The panel can have multiple configurations depending on documentation types. This Pelican blog only have one type, article, so we add a new view that matches an article's type metadata.

{
    ....
    "frontMatter.taxonomy.contentTypes": [
        {
            "name": "article",
            "fields": [
                {
                    "title": "Title",
                    "name": "title",
                    "type": "string"
                },
                {
                    "title": "Description",
                    "name": "summary",
                    "type": "string"
                },
                {
                    "title": "Publishing date",
                    "name": "date",
                    "type": "datetime"
                },
                {
                    "title": "Last modified date",
                    "name": "modified",
                    "type": "datetime"
                },
                {
                    "title": "Status",
                    "name": "status",
                    "type": "draft"
                },
                {
                    "title": "Tags",
                    "name": "tags",
                    "type": "tags"
                },
                {
                    "title": "Category",
                    "name": "category",
                    "type": "string",
                },
                {
                    "title": "Categories",
                    "name": "categories",
                    "type": "categories",
                },
                {
                    "title": "Header Image",
                    "name": "header_cover",
                    "type": "choice",
                    "choices": [
                        {
                            "id": "/images/article-bg.png",  "title": "Article Header"
                        },
                    ]
                }
            ]
        }
    ]
    ....

It works great, except for one small hitch. The extension provides a nice tag selection UI for tags, keywords, and categories, and binds to a known type but it doesn't allow us to remap that type to a different field.

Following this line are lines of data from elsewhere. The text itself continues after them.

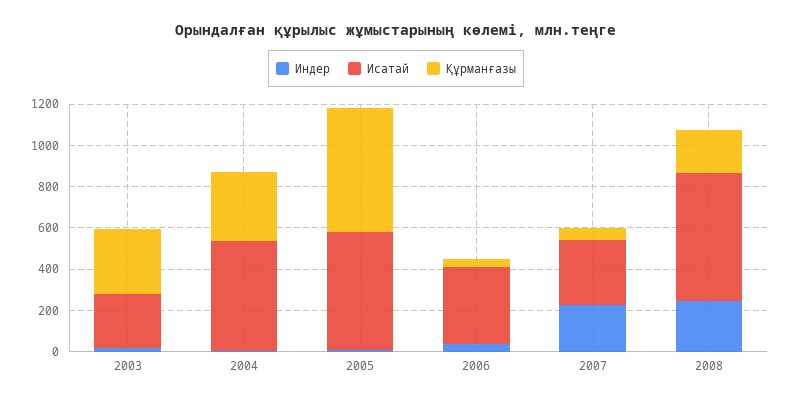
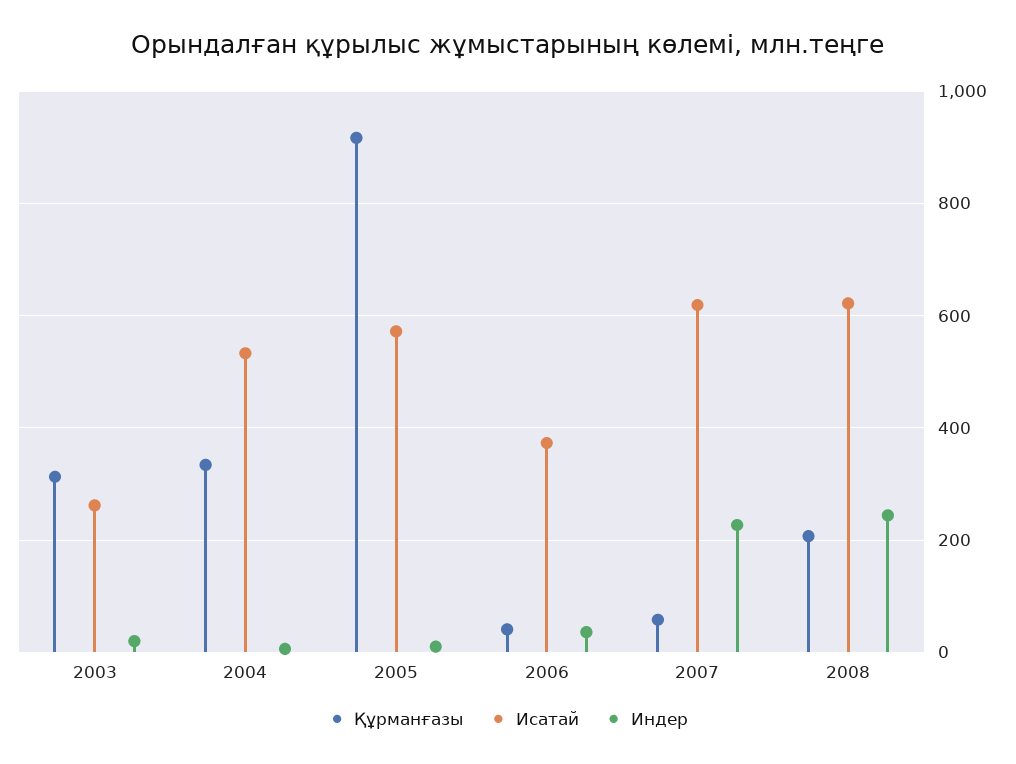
  {
    "Индер": {
      "2003": 20,
      "2004": 0,
      "2005": 20,
      "2006": 40,
      "2007": 220,
      "2008": 240
    },
    "Исатай": {
      "2003": 260,
      "2004": 540,
      "2005": 580,
      "2006": 380,
-     "2007": 300,
+     "2007": 620,
      "2008": 620
    },
    "Құрманғазы": {
      "2003": 320,
      "2004": 340,
-     "2005": 600,
+     "2005": 920,
      "2006": 40,
      "2007": 60,
      "2008": 200
    }
  }

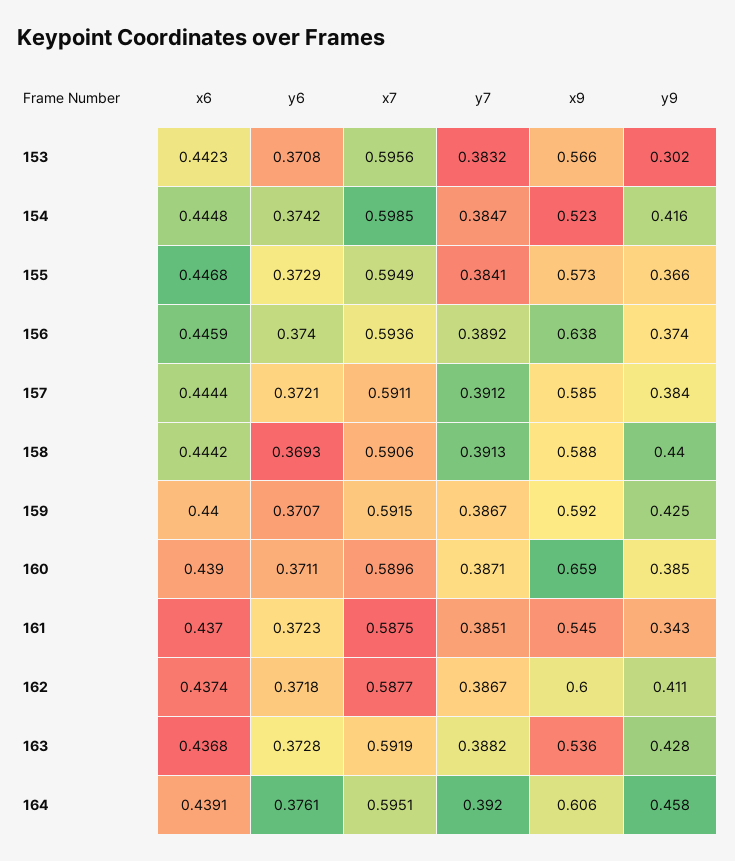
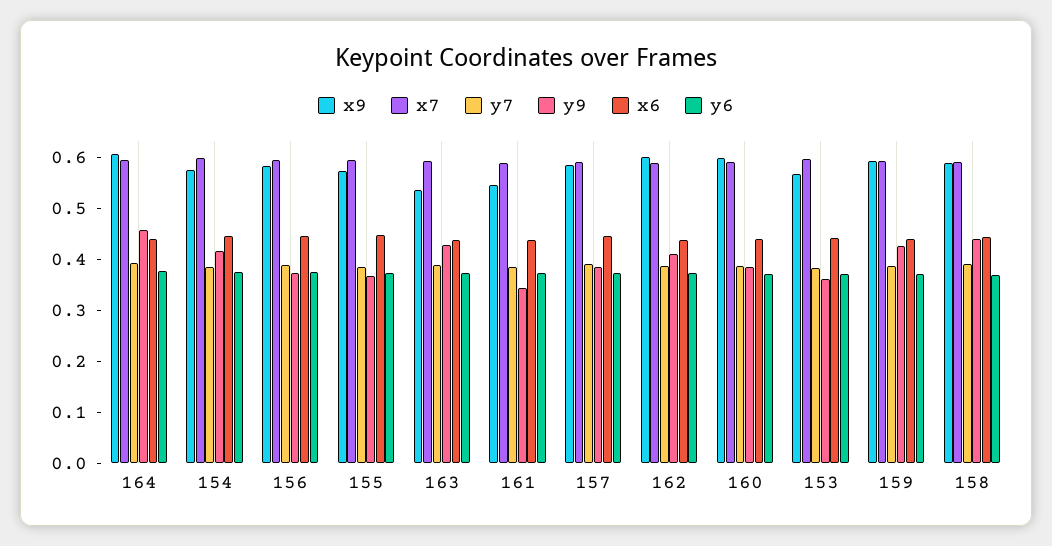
  {
    "x6": {
      "153": 0.4423,
      "154": 0.4448,
      "155": 0.4468,
      "156": 0.4459,
      "157": 0.4444,
      "158": 0.4442,
      "159": 0.44,
      "160": 0.439,
      "161": 0.437,
      "162": 0.4374,
      "163": 0.4368,
      "164": 0.4391
    },
    "y6": {
      "153": 0.3708,
      "154": 0.3742,
      "155": 0.3729,
      "156": 0.374,
      "157": 0.3721,
      "158": 0.3693,
      "159": 0.3707,
      "160": 0.3711,
      "161": 0.3723,
      "162": 0.3718,
      "163": 0.3728,
      "164": 0.3761
    },
    "x7": {
      "153": 0.5956,
      "154": 0.5985,
      "155": 0.5949,
      "156": 0.5936,
      "157": 0.5911,
      "158": 0.5906,
      "159": 0.5915,
      "160": 0.5896,
      "161": 0.5875,
      "162": 0.5877,
      "163": 0.5919,
      "164": 0.5951
    },
    "y7": {
      "153": 0.3832,
      "154": 0.3847,
      "155": 0.3841,
      "156": 0.3892,
      "157": 0.3912,
      "158": 0.3913,
      "159": 0.3867,
      "160": 0.3871,
      "161": 0.3851,
      "162": 0.3867,
      "163": 0.3882,
      "164": 0.392
    },
    "x9": {
      "153": 0.566,
-     "154": 0.523,
+     "154": 0.58,
      "155": 0.573,
-     "156": 0.638,
+     "156": 0.58,
      "157": 0.585,
      "158": 0.588,
      "159": 0.592,
-     "160": 0.659,
+     "160": 0.6,
      "161": 0.545,
      "162": 0.6,
      "163": 0.536,
      "164": 0.606
    },
    "y9": {
-     "153": 0.302,
+     "153": 0.36,
      "154": 0.416,
      "155": 0.366,
      "156": 0.374,
      "157": 0.384,
      "158": 0.44,
      "159": 0.425,
      "160": 0.385,
      "161": 0.343,
      "162": 0.411,
      "163": 0.428,
      "164": 0.458
    }
  }

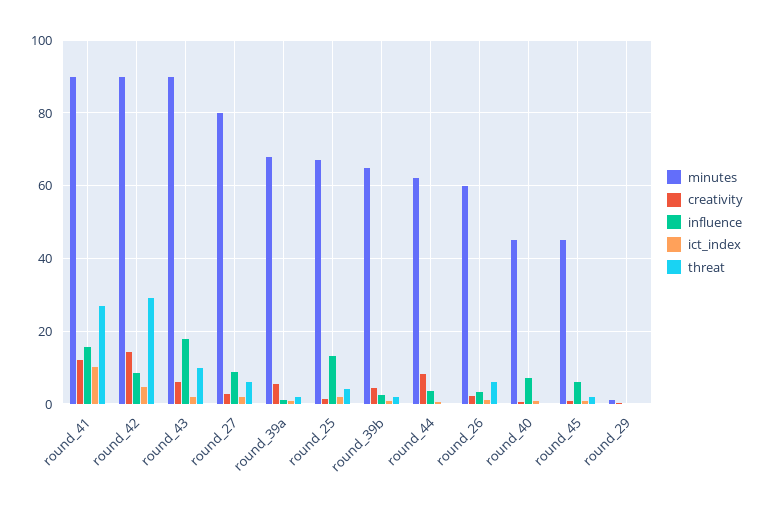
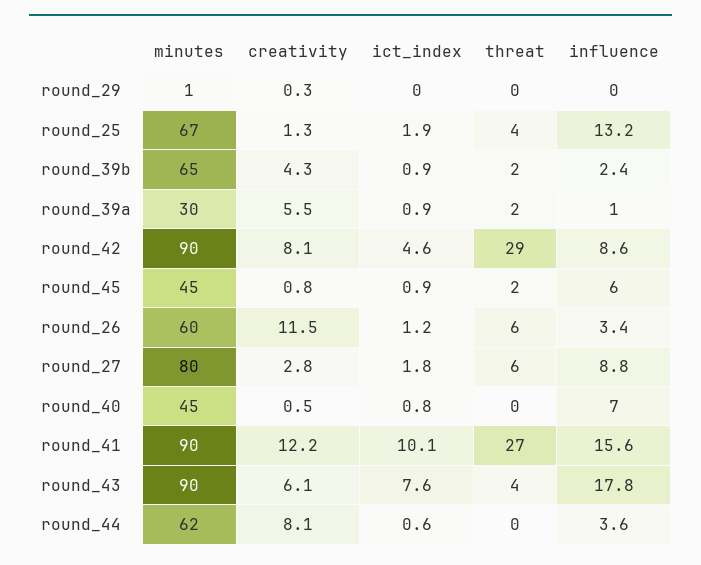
  {
    "minutes": {
      "round_41": 90,
      "round_42": 90,
      "round_43": 90,
      "round_27": 80,
-     "round_39a": 68,
+     "round_39a": 30,
      "round_25": 67,
      "round_39b": 65,
      "round_44": 62,
      "round_26": 60,
      "round_40": 45,
      "round_45": 45,
      "round_29": 1
    },
    "creativity": {
      "round_41": 12.2,
-     "round_42": 14,
+     "round_42": 8.1,
      "round_43": 6.1,
      "round_27": 2.8,
      "round_39a": 5.5,
      "round_25": 1.3,
      "round_39b": 4.3,
      "round_44": 8.1,
-     "round_26": 2,
+     "round_26": 11.5,
      "round_40": 0.5,
      "round_45": 0.8,
      "round_29": 0.3
    },
    "influence": {
      "round_41": 15.6,
      "round_42": 8.6,
      "round_43": 17.8,
      "round_27": 8.8,
      "round_39a": 1,
      "round_25": 13.2,
      "round_39b": 2.4,
      "round_44": 3.6,
      "round_26": 3.4,
      "round_40": 7,
      "round_45": 6,
      "round_29": 0
    },
    "ict_index": {
      "round_41": 10.1,
      "round_42": 4.6,
-     "round_43": 2,
+     "round_43": 7.6,
      "round_27": 1.8,
      "round_39a": 0.9,
      "round_25": 1.9,
      "round_39b": 0.9,
      "round_44": 0.6,
      "round_26": 1.2,
      "round_40": 0.8,
      "round_45": 0.9,
      "round_29": 0
    },
    "threat": {
      "round_41": 27,
      "round_42": 29,
-     "round_43": 10,
+     "round_43": 4,
      "round_27": 6,
      "round_39a": 2,
      "round_25": 4,
      "round_39b": 2,
      "round_44": 0,
      "round_26": 6,
      "round_40": 0,
      "round_45": 2,
      "round_29": 0
    }
  }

For example, we can use the Front Matter UI for YAML categories field but we can't remap it to the Pelican's category field. We can do this with other fields, like drafts, but categories looks like it is hard coded at this point. So, as a work around, we specify the Pelican field category as a string field and keep the categories field around, well, for fun until a solution is found:

{
    "title": "Category",
    "name": "category",
    "type": "string",
},
{
    "title": "Categories",
    "name": "categories",
    "type": "categories",
},

After jumping through all the hoops, Front Matter is a pretty good extension. It's pretty powerful too, probably designed for something more complicated than a simple blog. However, it really nails down the front matter management and is only hampered by an awkward user request to work with an incomplete Markdown implementation provided by Pelican.